Auf dem Weg raus aus der Stadt besuchten wir den Friedhof und das Grab von Gerhard Gundermann. Ein freundlicher Friedhofsbesucher hatte uns sofort den genauen Ort des Grabes sagen können. GUNDI ist in den Herzen der Menschen. Das merkte ich auch bei dem hinweisgebenden Herren. Viele verehren ihn – als Künstler, als Menschen. In der KUFA Hoyerswerda wurde dem Rockpoeten und Liedermacher aus Hoyerswerda ein würdiger und aktiver Ort des Erinnerns gestaltet. Doch das ist nicht der alleinige Grund, die KUFA zu besuchen. Ich war beeindruckt vom Haus und dem, was dort geschieht und von den technischen Möglichkeiten. Und da sind wir bei Konrad Zuse – quasi auch einem Sohn der Stadt. Er entwickelte den ersten programmierbaren Computer. Ohne ihn hätte ich all das hier gar nicht schreiben und Sie / Ihr nicht lesen können. Im „ZCOM“, dem „Zuse-Computer-Museum“ war ich diesmal nicht. Das steht auf meinem Zettel für einen erneuten Besuch der sympathischen Stadt.

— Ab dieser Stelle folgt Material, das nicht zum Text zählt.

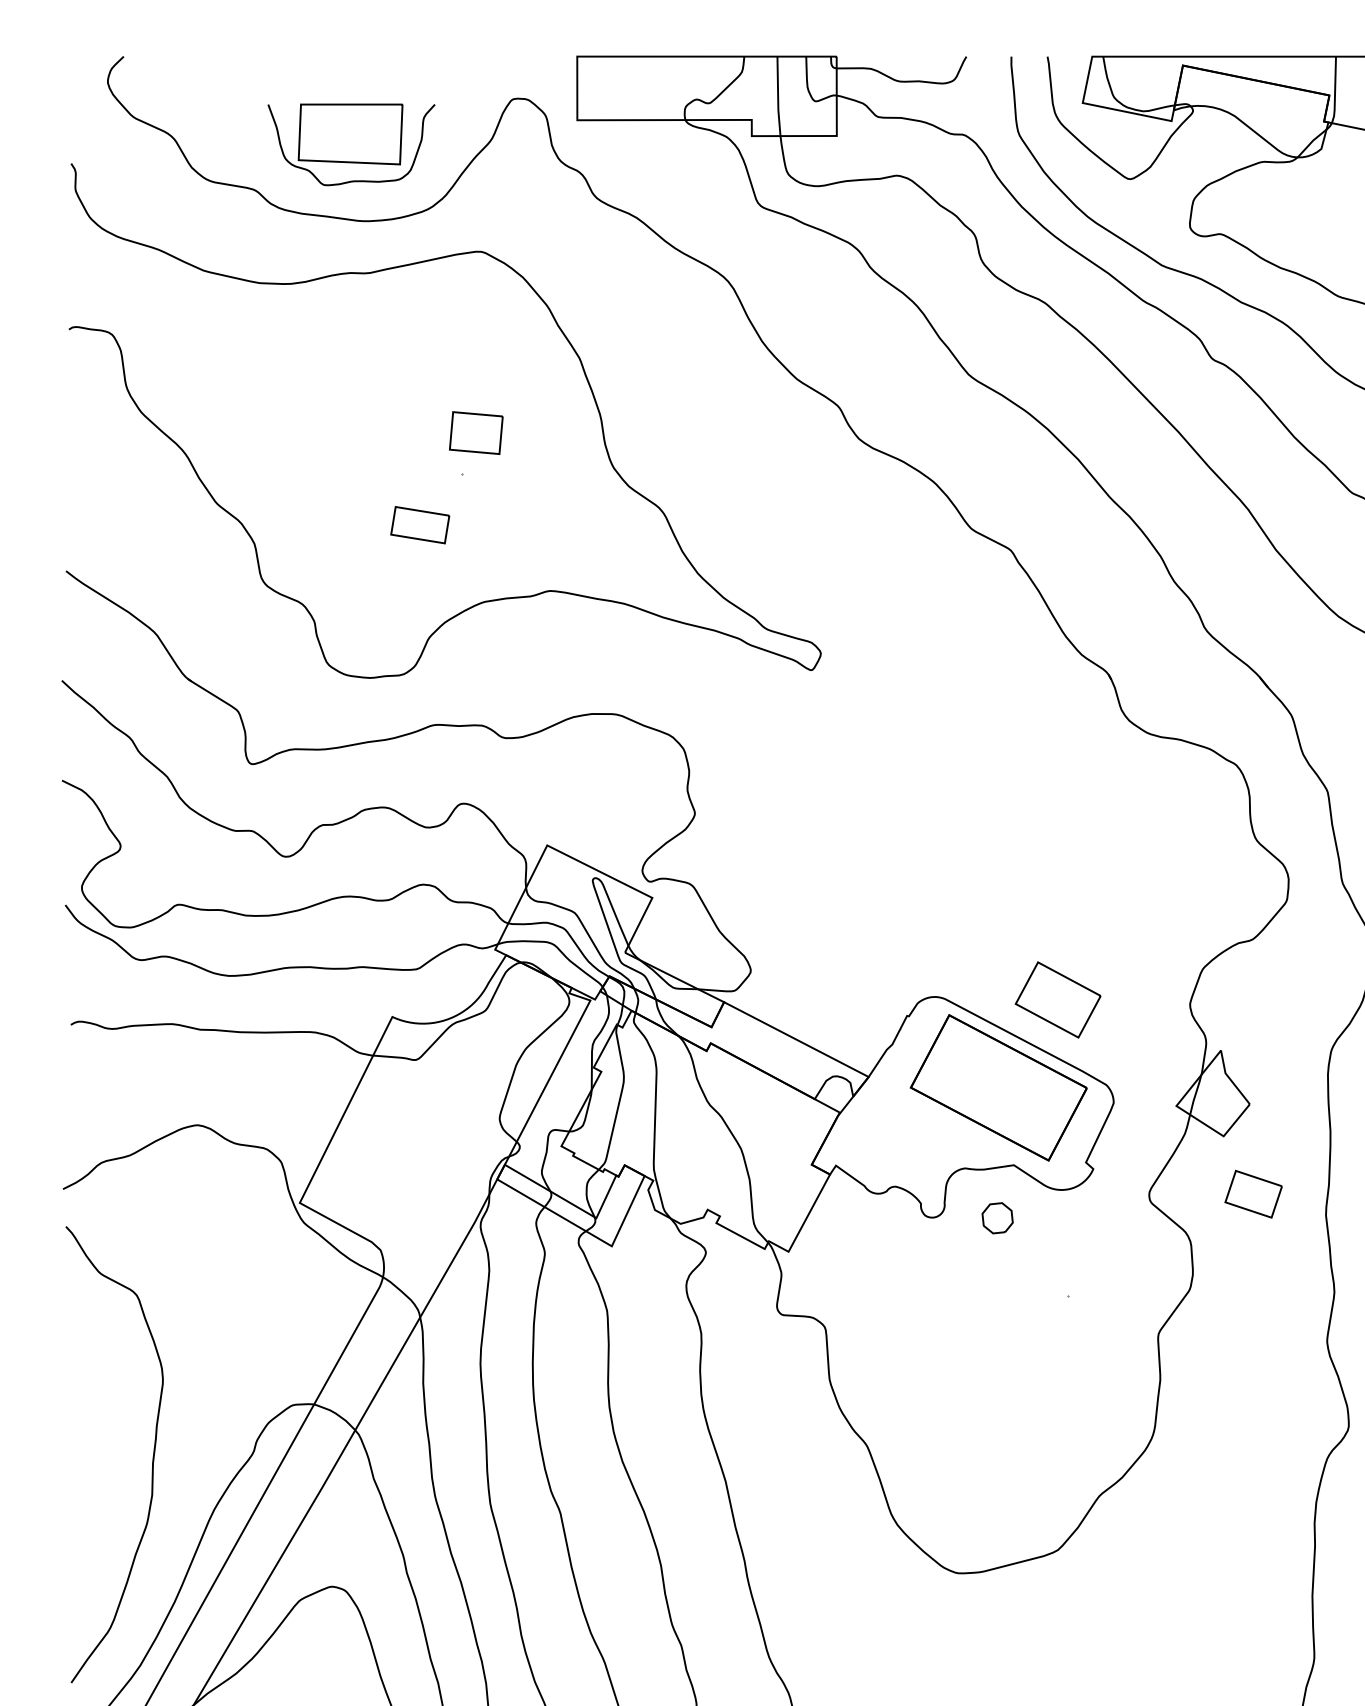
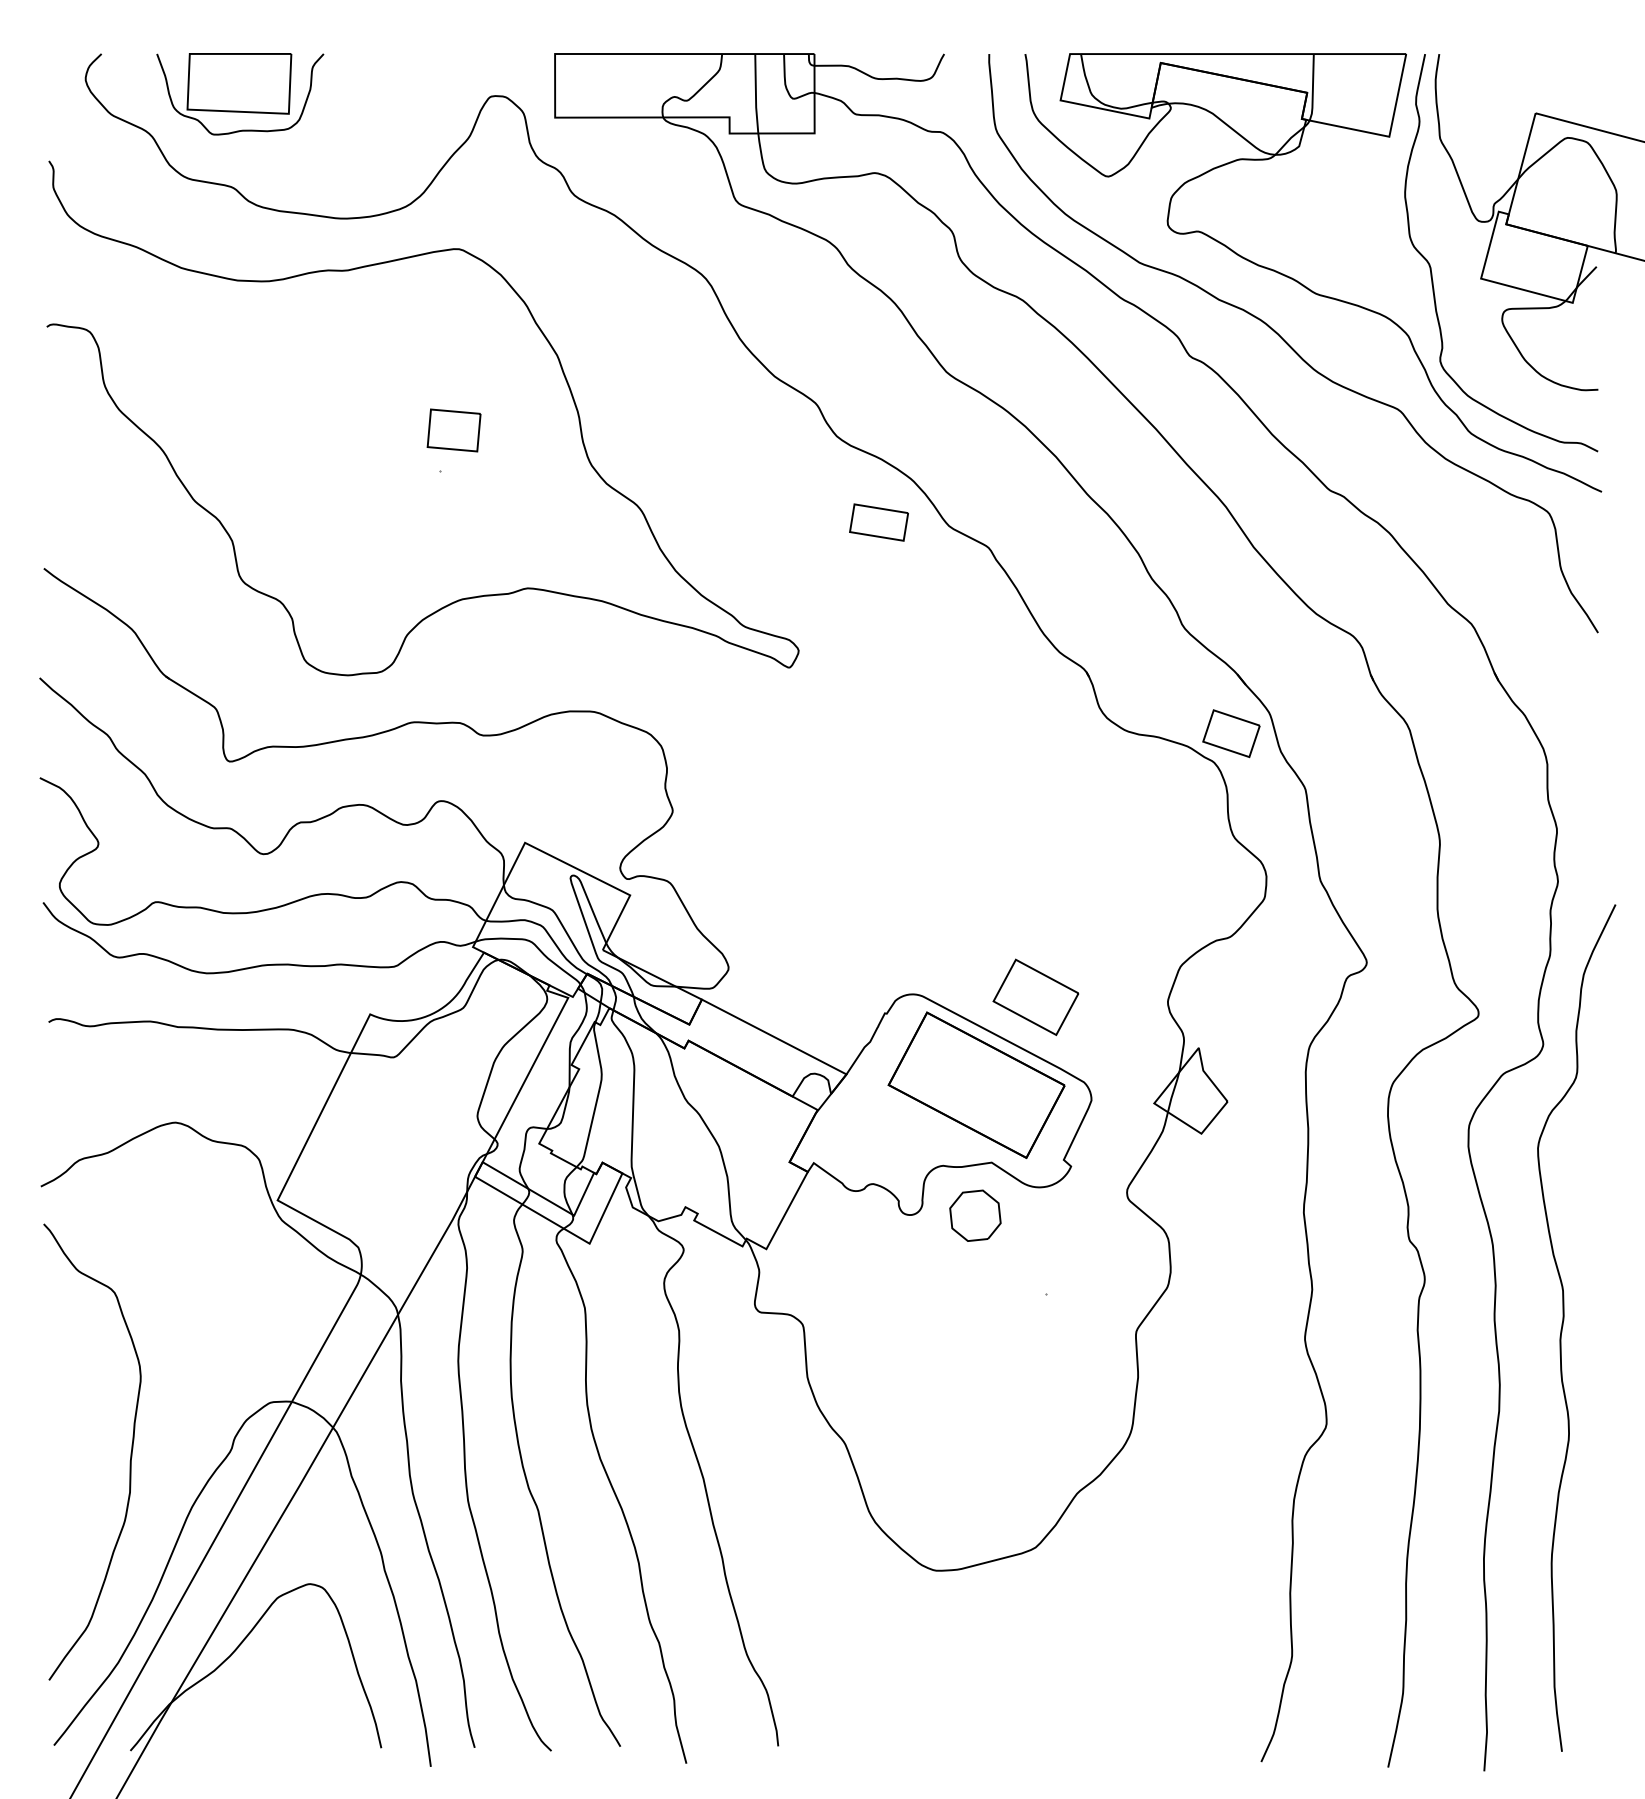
part: (351, 145) -> (240, 94), moved
part: (419, 525) -> (878, 522), moved
part: (1253, 1194) -> (1231, 733), moved
part: (997, 1218) -> (975, 1215), size x1.67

Nicht nur einmal hörte ich auch Gedanken, die das Potential von Hoyerswerda beschrieben. „Uns fehlen hier die jungen Leute, Studenten …“ und „Wenn es eine S-Bahn zwischen Dresden und Hoyerswerda gäbe, dann würden Viele, die in Dresden arbeiten, in Hoyerswerda leben und bräuchten nur etwa eine halbe Stunde von hier nach da.“ Denn hier ist doch alles da: freundliche Menschen, Orte der Kultur mit der KUFA und auch der Lausitzhalle, viel Grün und Wasser, auch indoor – denn das Freizeitbad wird demnächst noch schöner wiedereröffnet. HOYWOI, wie Viele Hoyerswerda liebevoll nennen, hat noch was vor. Das ist zu spüren und ich werde ab und an nachschauen. Danke Hoyerswerda, danke Micha!